Unfortunately, there are many other countries out there who must pay attention to Musk’s erratic online rants, given his extensive control over critical tech infrastructure and his inextricable ties to the U.S. government. Last year, a shocking article by Ronan Farrow in The New Yorker detailed the alarming extent to which Biden administration officials must indulge Musk, given SpaceX’s multiple federal contracts, the most urgent of which include Starlink satellite internet service needed by Ukrainian soldiers fighting off Russian invaders. Musk’s erratic comments on the Russia-Ukraine war, given his best friend relationship with Israeli Prime Minister Benjamin Netanyahu, have never given any confidence that he will continue to support this infrastructure in the Eastern European country, or even for the suffering civilians in Gaza.
Alex Kirshner
Donald Trump seems poised to completely destroy Truth Social Investors
read more
Musk has also done his utmost to ensure that the racist and anti-Semitic “Great Replacement Theory” takes hold internationally. Late last year, he made a fear-mongering visit to the US southern border, fueling the rise in anti-immigrant sentiment that has led federal and local governments in both the US and Mexico to implement policies that place migrants and asylum seekers, including children, in inhumane conditions and waste public resources on ineffective cruelty.
Musk’s casual comments about countries with which he has little connection can also incite harm. He is just one of many far-right bullies who baselessly called Algerian Olympic athlete Imane Khelif a transgender man trying to infiltrate women’s boxing, leading to Khelif filing a lawsuit naming Musk in Paris. Two months ago, he claimed that the policies of the German far-right Alternative for Germany party “do not sound radical enough,” but its members have literally repeated Nazi rhetoric and even been accused of spying for a government hostile to Germany. In 2022, Musk also supported a small group of Canadian truck drivers who surrounded Ottawa in protest against the Canadian government’s mandatory COVID-19 vaccination, but the striking truckers allegedly beat up and harmed Ottawa residents.
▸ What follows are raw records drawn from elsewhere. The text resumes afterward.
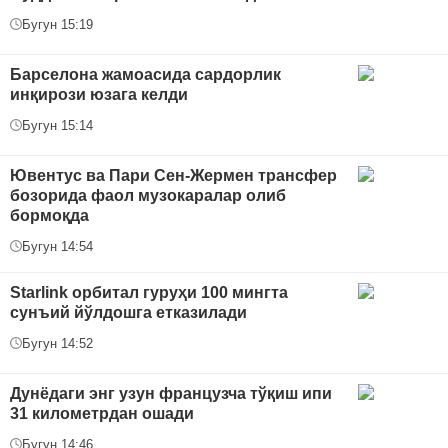
Бугун 15:19
Барселона жамоасида сардорлик
инқирози юзага келди
Бугун 15:14
Ювентус ва Пари Сен-Жермен трансфер
бозорида фаол музокаралар олиб
бормоқда
Бугун 14:54
Starlink орбитал гуруҳи 100 мингта
сунъий йўлдошга етказилади
Бугун 14:52
Дунёдаги энг узун французча тўқиш ипи
31 километрдан ошади
Бугун 14:46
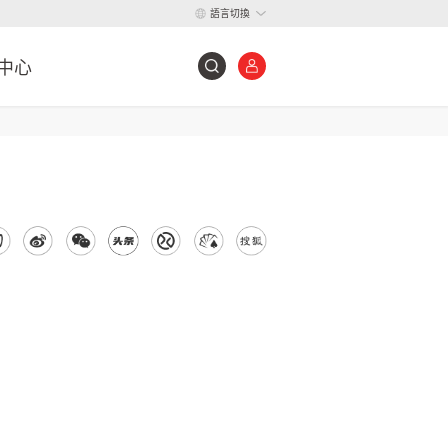
語言切換
中心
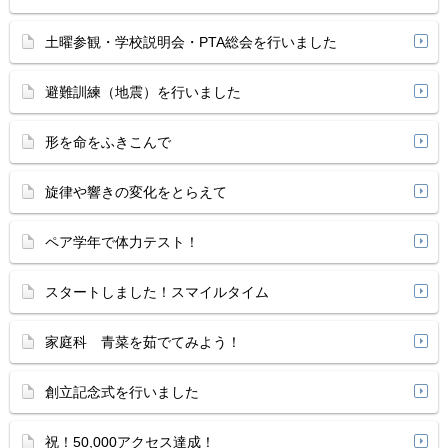
土曜参観・学校説明会・PTA総会を行いました
避難訓練（地震）を行いました
形を命をふきこんで
旋律や響きの変化をとらえて
ペア学年で体力テスト！
スタートしました！スマイルタイム
家庭科 青菜を茹でてみよう！
創立記念式を行いました
祝！50,000アクセス達成！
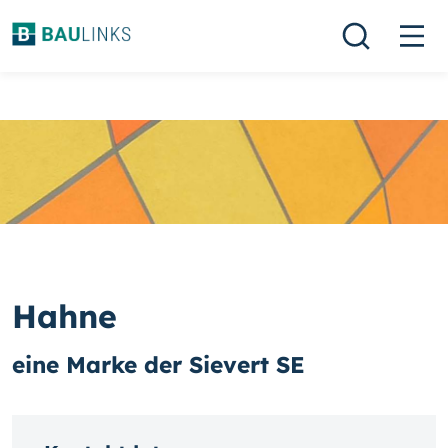
Hahne
eine Marke der Sievert SE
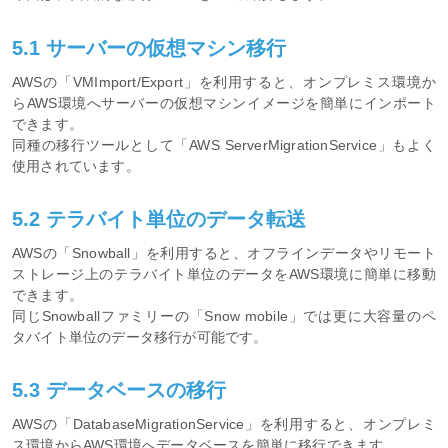
5.1 サーバーの仮想マシン移行
AWSの「VMImport/Export」を利用すると、オンプレミス環境か
らAWS環境へサーバーの仮想マシンイメージを簡単にインポート
できます。
同種の移行ツールとして「AWS ServerMigrationService」もよく
使用されています。
5.2 テラバイト単位のデータ転送
AWSの「Snowball」を利用すると、オフラインデータやリモート
ストレージ上のテラバイト単位のデータをAWS環境に簡単に移動
できます。
同じSnowballファミリーの「Snow mobile」では更に大容量のペ
タバイト単位のデータ移行が可能です。
5.3 データベースの移行
AWSの「DatabaseMigrationService」を利用すると、オンプレミ
ス環境からAWS環境へデータベースを簡単に移行できます。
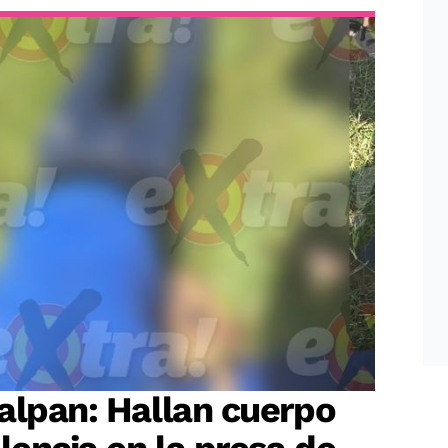
alpan: Hallan cuerpo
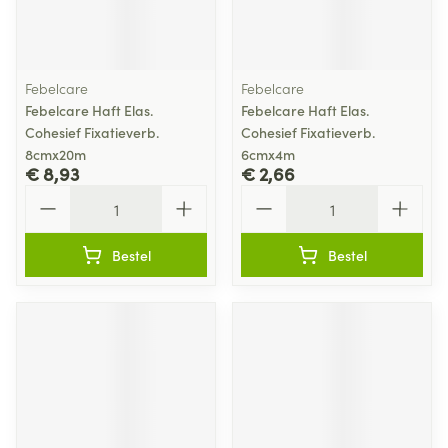
Febelcare
Febelcare
Febelcare Haft Elas.
Febelcare Haft Elas.
Cohesief Fixatieverb.
Cohesief Fixatieverb.
8cmx20m
6cmx4m
€ 8,93
€ 2,66
Aantal
Aantal
Bestel
Bestel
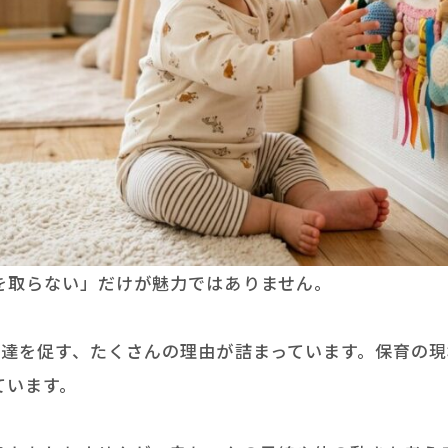
を取らない」だけが魅力ではありません。
発達を促す、たくさんの理由が詰まっています。保育の
ています。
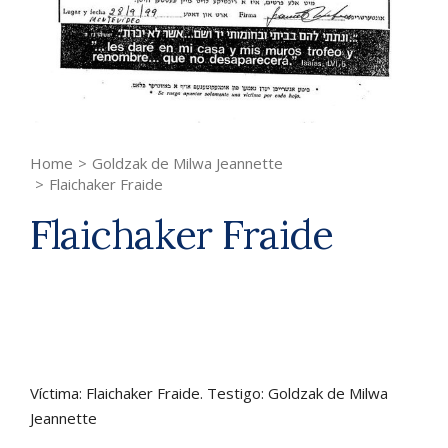
Home
>
Goldzak de Milwa Jeannette
>
Flaichaker Fraide
Flaichaker Fraide
Víctima: Flaichaker Fraide. Testigo: Goldzak de Milwa
Jeannette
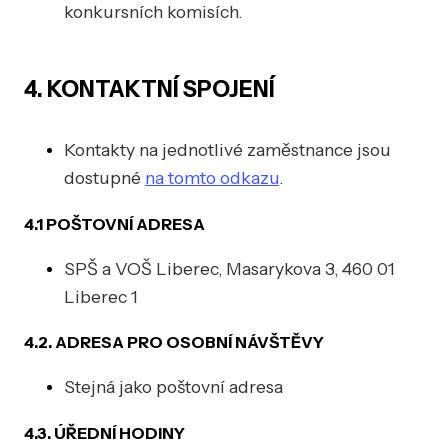
konkursních komisích.
4. KONTAKTNÍ SPOJENÍ
Kontakty na jednotlivé zaměstnance jsou
dostupné
na tomto odkazu
.
4.1 POŠTOVNÍ ADRESA
SPŠ a VOŠ Liberec, Masarykova 3, 460 01
Liberec 1
4.2. ADRESA PRO OSOBNÍ NÁVŠTĚVY
Stejná jako poštovní adresa
4.3. ÚŘEDNÍ HODINY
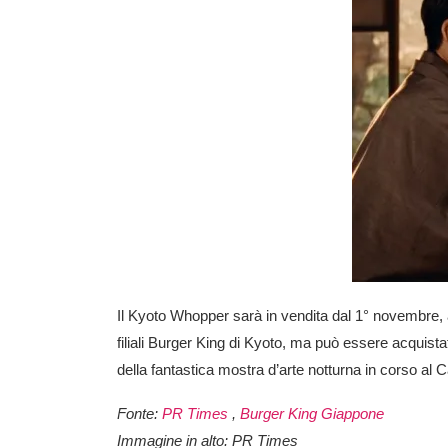
Il Kyoto Whopper sarà in vendita dal 1° novembre, a
filiali Burger King di Kyoto, ma può essere acquista
della
fantastica mostra d’arte notturna in corso al C
Fonte:
PR Times
,
Burger King Giappone
Immagine in alto: PR Times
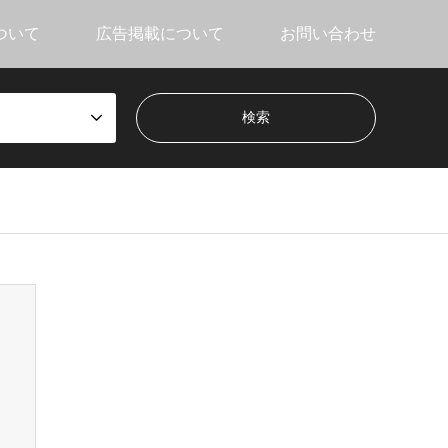
ついて
広告掲載について
お問い合わせ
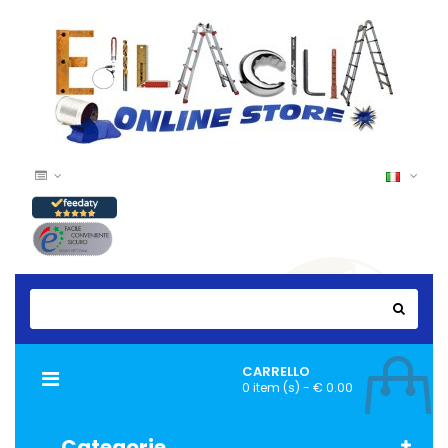
CARRELLO
Navigazione
0 item (s) - € 0.00
Toggle
Categorie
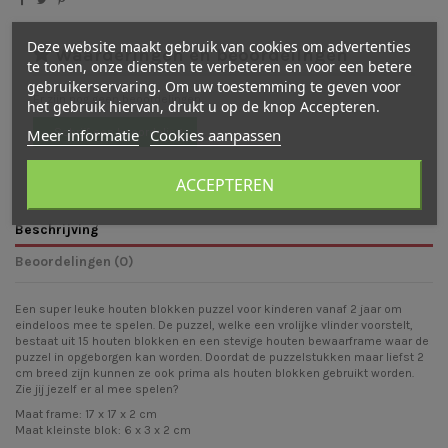
Deze website maakt gebruik van cookies om advertenties
Waarderingen en beoordelingen
te tonen, onze diensten te verbeteren en voor een betere
gebruikerservaring. Om uw toestemming te geven voor
Er zijn nog geen beoordelingen
het gebruik hiervan, drukt u op de knop Accepteren.
Meer informatie
Cookies aanpassen
Schrijf een beoordeling
ACCEPTEREN
Beschrijving
Beoordelingen (0)
Een super leuke houten blokken puzzel voor kinderen vanaf 2 jaar om
eindeloos mee te spelen. De puzzel, welke een vrolijke vlinder voorstelt,
bestaat uit 15 houten blokken en een stevige houten bewaarframe waar de
puzzel in opgeborgen kan worden. Doordat de puzzelstukken maar liefst 2
cm breed zijn kunnen ze ook prima als houten blokken gebruikt worden.
Zie jij jezelf er al mee spelen?
Maat frame: 17 x 17 x 2 cm
Maat kleinste blok: 6 x 3 x 2 cm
It was the procedure men feared more than any other. Why has it almost disappeared? We all know the truth about sports bras. It may not be happening anytime soon. Donald Trump seems ready to destroy the truth altogether. Has the Social Investor uncovered how a gang of corrupt gamblers predicts elections?
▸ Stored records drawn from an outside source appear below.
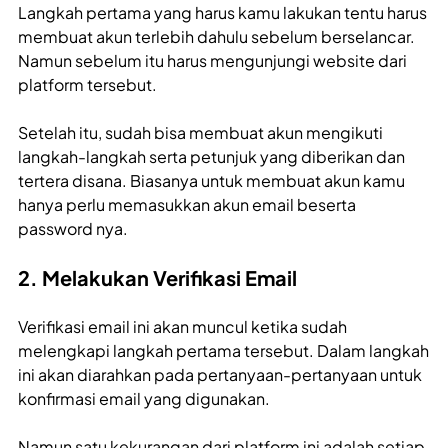
Langkah pertama yang harus kamu lakukan tentu harus
membuat akun terlebih dahulu sebelum berselancar.
Namun sebelum itu harus mengunjungi website dari
platform tersebut.
Setelah itu, sudah bisa membuat akun mengikuti
langkah-langkah serta petunjuk yang diberikan dan
tertera disana. Biasanya untuk membuat akun kamu
hanya perlu memasukkan akun email beserta
password nya.
2. Melakukan Verifikasi Email
Verifikasi email ini akan muncul ketika sudah
melengkapi langkah pertama tersebut. Dalam langkah
ini akan diarahkan pada pertanyaan-pertanyaan untuk
konfirmasi email yang digunakan.
Namun satu kekurangan dari platform ini adalah setiap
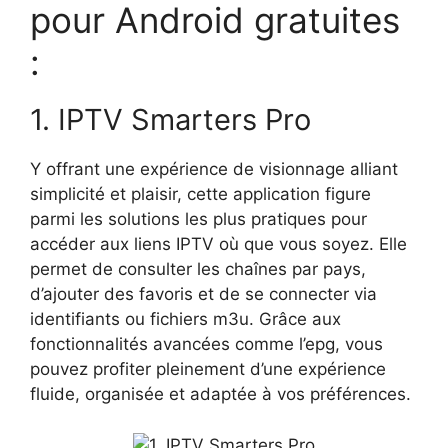
pour Android gratuites
:
1. IPTV Smarters Pro
Y offrant une expérience de visionnage alliant
simplicité et plaisir, cette application figure
parmi les solutions les plus pratiques pour
accéder aux liens IPTV où que vous soyez. Elle
permet de consulter les chaînes par pays,
d’ajouter des favoris et de se connecter via
identifiants ou fichiers m3u. Grâce aux
fonctionnalités avancées comme l’epg, vous
pouvez profiter pleinement d’une expérience
fluide, organisée et adaptée à vos préférences.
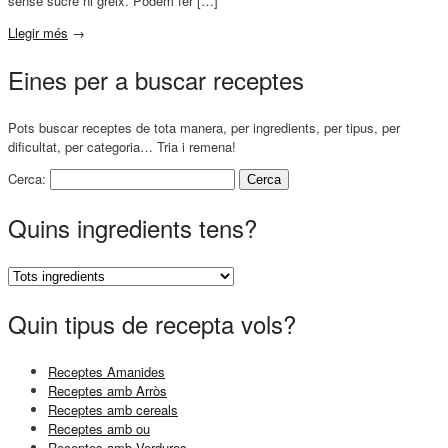
sense sucre ni greix. Podem fer […]
Llegir més
→
Eines per a buscar receptes
Pots buscar receptes de tota manera, per ingredients, per tipus, per
dificultat, per categoria… Tria i remena!
Cerca:
Quins ingredients tens?
Quin tipus de recepta vols?
Receptes Amanides
Receptes amb Arròs
Receptes amb cereals
Receptes amb ou
Receptes amb Verdures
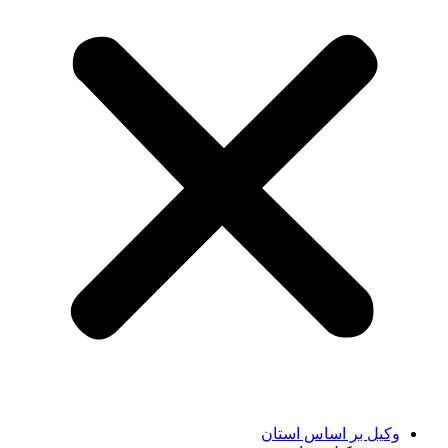
وکیل بر اساس استان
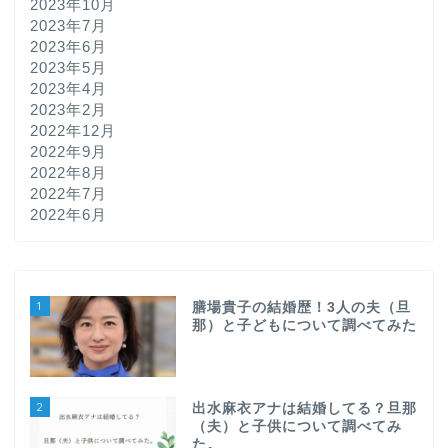
2023年10月
2023年7月
2023年6月
2023年5月
2023年4月
2023年2月
2022年12月
2022年9月
2022年8月
2022年7月
2022年6月
1
膳場貴子の結婚歴！3人の夫（旦
那）と子どもについて調べてみた
2
出水麻衣アナは結婚してる？旦那
（夫）と子供について調べてみ
た。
Earlier this year, after judicial authorities ordered the government to block several X accounts for spreading misinformation about the election, culminating in an attempted coup by supporters of far-right former president Jair Bolsonaro, Musk launched a Twitter attack on Brazilian Supreme Court justices. Again, legitimate concerns about Judge Alexandre de Moraes’s actions led to something darker and more disturbing, as Musk jumped on the bandwagon of conspiracy theorist Michael Shellenberger and claimed that de Moraes had interfered in the Brazilian election that ousted Bolsonaro. Shellenberger was found to have blatantly lied about Moraes’ actions in Brazil and was forced to apologize. (Musk continues to speak out for the Bolsonaro family as they undermine democracy.)
It’s easy to see where this is leading. Elon Musk believes that to operate as a “strong” and “threatening” leader on the international stage he must thwart far-right disruptors in other countries and legitimize blatant, unapologetic lies. If he’s causing this much trouble now, imagine how much of a threat he’ll pose to “global security” as an ally of Donald Trump if he wins in November.